(Data listing)
-- -- --

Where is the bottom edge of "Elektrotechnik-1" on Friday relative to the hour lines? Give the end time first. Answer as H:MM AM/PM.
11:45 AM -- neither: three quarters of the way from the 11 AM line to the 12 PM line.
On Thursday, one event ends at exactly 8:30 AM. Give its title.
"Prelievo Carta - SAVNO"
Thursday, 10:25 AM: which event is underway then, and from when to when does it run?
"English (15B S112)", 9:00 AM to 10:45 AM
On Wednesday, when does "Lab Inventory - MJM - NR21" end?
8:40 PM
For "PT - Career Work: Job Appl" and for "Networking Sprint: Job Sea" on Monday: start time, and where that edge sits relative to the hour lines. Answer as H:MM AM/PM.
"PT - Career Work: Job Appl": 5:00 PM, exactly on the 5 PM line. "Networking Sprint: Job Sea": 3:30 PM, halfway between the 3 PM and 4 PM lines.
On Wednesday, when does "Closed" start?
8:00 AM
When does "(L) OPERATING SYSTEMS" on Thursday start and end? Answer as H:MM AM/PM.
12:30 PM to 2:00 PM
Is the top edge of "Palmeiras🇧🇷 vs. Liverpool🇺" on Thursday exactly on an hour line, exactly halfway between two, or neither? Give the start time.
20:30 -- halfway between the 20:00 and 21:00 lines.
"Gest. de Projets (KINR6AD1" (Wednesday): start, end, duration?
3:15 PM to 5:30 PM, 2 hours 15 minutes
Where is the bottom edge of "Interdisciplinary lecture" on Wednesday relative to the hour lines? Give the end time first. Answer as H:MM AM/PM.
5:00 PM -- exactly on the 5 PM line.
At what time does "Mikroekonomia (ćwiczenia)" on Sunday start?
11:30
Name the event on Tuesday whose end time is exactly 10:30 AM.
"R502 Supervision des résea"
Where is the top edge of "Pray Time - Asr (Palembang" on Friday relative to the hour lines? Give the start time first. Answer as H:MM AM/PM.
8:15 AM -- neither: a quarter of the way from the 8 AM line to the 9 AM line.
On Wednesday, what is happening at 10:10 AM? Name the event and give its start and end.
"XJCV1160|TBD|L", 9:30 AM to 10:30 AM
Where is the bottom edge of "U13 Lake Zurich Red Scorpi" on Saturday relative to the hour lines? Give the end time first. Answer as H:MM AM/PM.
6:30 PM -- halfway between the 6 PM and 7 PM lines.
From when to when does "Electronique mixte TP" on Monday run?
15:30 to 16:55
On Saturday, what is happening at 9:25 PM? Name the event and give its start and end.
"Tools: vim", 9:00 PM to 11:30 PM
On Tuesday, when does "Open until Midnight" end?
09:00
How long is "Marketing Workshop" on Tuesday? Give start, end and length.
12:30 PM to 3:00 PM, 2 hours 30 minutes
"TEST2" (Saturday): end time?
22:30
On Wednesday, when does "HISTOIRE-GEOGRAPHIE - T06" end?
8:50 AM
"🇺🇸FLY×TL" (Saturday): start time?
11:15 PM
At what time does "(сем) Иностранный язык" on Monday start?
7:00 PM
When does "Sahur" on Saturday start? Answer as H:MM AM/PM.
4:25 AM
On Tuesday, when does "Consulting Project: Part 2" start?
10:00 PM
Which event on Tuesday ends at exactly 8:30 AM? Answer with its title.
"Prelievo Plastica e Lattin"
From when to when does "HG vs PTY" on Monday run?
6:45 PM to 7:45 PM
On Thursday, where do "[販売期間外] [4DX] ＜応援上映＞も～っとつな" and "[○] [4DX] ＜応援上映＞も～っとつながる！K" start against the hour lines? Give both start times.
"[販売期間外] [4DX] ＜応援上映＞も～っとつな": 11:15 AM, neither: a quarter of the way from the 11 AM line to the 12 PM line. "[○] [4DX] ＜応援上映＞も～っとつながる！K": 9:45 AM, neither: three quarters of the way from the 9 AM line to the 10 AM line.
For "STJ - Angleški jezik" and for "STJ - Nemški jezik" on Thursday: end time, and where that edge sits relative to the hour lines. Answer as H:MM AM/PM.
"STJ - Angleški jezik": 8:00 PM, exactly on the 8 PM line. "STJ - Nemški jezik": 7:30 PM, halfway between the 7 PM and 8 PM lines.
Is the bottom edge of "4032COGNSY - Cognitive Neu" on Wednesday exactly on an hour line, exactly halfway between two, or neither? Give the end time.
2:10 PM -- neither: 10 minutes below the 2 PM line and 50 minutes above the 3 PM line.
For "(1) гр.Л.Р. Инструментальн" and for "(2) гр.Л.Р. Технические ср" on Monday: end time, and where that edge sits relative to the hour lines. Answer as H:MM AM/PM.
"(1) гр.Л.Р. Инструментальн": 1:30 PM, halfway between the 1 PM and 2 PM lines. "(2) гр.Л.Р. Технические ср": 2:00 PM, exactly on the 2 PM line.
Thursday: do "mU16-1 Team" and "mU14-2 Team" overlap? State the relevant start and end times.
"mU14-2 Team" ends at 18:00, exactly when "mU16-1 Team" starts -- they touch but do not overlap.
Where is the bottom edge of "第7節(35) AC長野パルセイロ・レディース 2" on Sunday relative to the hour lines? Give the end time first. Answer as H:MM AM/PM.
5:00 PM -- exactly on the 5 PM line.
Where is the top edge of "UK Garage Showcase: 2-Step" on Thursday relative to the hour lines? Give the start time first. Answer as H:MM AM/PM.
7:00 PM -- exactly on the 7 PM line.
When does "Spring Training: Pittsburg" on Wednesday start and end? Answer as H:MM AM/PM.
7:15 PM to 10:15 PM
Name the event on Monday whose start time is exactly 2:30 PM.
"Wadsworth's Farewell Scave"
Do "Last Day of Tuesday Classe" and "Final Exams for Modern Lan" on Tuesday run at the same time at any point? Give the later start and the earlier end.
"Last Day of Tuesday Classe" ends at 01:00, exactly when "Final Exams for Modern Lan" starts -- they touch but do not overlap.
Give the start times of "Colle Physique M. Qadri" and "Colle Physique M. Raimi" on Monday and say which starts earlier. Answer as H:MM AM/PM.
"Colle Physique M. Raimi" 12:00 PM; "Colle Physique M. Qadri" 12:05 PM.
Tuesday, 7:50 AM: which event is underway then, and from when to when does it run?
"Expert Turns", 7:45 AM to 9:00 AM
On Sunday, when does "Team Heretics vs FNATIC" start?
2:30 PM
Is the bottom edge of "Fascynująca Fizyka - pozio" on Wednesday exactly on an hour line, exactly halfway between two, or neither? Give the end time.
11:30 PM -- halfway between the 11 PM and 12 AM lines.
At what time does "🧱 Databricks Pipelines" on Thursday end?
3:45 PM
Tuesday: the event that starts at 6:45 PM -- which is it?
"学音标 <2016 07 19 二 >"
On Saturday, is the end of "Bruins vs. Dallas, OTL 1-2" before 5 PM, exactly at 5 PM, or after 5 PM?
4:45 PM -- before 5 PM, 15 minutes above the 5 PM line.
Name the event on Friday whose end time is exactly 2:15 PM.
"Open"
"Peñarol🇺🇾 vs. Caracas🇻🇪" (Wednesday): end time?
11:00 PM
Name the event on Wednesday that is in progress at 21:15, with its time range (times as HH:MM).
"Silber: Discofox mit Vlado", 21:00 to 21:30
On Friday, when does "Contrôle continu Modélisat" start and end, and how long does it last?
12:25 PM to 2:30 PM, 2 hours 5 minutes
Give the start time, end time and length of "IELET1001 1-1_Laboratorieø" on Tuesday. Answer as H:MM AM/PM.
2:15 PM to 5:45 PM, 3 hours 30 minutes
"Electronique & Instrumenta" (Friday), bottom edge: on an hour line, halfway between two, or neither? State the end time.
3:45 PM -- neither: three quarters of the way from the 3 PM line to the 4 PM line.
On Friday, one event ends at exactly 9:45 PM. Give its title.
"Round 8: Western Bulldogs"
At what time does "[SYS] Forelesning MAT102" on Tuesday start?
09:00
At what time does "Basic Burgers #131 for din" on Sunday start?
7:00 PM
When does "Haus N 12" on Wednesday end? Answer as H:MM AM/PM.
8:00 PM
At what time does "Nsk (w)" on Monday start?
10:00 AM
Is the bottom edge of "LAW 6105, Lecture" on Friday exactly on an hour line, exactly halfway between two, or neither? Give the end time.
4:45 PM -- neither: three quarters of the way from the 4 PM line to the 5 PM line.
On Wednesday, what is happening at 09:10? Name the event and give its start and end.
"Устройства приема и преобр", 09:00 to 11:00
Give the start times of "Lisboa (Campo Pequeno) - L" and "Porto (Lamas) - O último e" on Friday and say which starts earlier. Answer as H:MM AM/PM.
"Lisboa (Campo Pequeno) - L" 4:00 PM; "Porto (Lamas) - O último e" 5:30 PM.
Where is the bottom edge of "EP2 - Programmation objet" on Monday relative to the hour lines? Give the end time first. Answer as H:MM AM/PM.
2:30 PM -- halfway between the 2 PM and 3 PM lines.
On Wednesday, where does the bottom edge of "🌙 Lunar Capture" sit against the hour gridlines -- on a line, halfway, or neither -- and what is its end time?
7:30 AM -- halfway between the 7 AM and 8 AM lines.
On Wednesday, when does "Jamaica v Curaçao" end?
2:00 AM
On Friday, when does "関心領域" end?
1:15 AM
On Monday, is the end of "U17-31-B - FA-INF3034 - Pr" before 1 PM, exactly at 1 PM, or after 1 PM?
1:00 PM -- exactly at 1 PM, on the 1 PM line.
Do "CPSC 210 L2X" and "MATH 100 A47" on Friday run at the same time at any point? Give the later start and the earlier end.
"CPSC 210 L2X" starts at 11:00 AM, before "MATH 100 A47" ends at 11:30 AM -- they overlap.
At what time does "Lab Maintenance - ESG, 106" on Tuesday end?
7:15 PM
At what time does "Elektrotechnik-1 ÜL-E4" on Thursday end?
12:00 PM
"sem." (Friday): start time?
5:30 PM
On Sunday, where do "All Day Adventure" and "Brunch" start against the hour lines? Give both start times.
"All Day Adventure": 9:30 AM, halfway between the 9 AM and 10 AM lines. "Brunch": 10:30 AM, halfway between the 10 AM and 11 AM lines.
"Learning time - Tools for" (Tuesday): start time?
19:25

-- -- --

■ **Problem requirements**: Start at the line that has "on Wednesday relative" and end after the line that has "10 AM line.". Update those listing lines by changing "hour lines" to "gridlines", and return them with nothing else altered.

■ **Answer for this exercise**:
Where is the bottom edge of "Interdisciplinary lecture" on Wednesday relative to the gridlines? Give the end time first. Answer as H:MM AM/PM.
5:00 PM -- exactly on the 5 PM line.
At what time does "Mikroekonomia (ćwiczenia)" on Sunday start?
11:30
Name the event on Tuesday whose end time is exactly 10:30 AM.
"R502 Supervision des résea"
Where is the top edge of "Pray Time - Asr (Palembang" on Friday relative to the gridlines? Give the start time first. Answer as H:MM AM/PM.
8:15 AM -- neither: a quarter of the way from the 8 AM line to the 9 AM line.
On Wednesday, what is happening at 10:10 AM? Name the event and give its start and end.
"XJCV1160|TBD|L", 9:30 AM to 10:30 AM
Where is the bottom edge of "U13 Lake Zurich Red Scorpi" on Saturday relative to the gridlines? Give the end time first. Answer as H:MM AM/PM.
6:30 PM -- halfway between the 6 PM and 7 PM lines.
From when to when does "Electronique mixte TP" on Monday run?
15:30 to 16:55
On Saturday, what is happening at 9:25 PM? Name the event and give its start and end.
"Tools: vim", 9:00 PM to 11:30 PM
On Tuesday, when does "Open until Midnight" end?
09:00
How long is "Marketing Workshop" on Tuesday? Give start, end and length.
12:30 PM to 3:00 PM, 2 hours 30 minutes
"TEST2" (Saturday): end time?
22:30
On Wednesday, when does "HISTOIRE-GEOGRAPHIE - T06" end?
8:50 AM
"🇺🇸FLY×TL" (Saturday): start time?
11:15 PM
At what time does "(сем) Иностранный язык" on Monday start?
7:00 PM
When does "Sahur" on Saturday start? Answer as H:MM AM/PM.
4:25 AM
On Tuesday, when does "Consulting Project: Part 2" start?
10:00 PM
Which event on Tuesday ends at exactly 8:30 AM? Answer with its title.
"Prelievo Plastica e Lattin"
From when to when does "HG vs PTY" on Monday run?
6:45 PM to 7:45 PM
On Thursday, where do "[販売期間外] [4DX] ＜応援上映＞も～っとつな" and "[○] [4DX] ＜応援上映＞も～っとつながる！K" start against the gridlines? Give both start times.
"[販売期間外] [4DX] ＜応援上映＞も～っとつな": 11:15 AM, neither: a quarter of the way from the 11 AM line to the 12 PM line. "[○] [4DX] ＜応援上映＞も～っとつながる！K": 9:45 AM, neither: three quarters of the way from the 9 AM line to the 10 AM line.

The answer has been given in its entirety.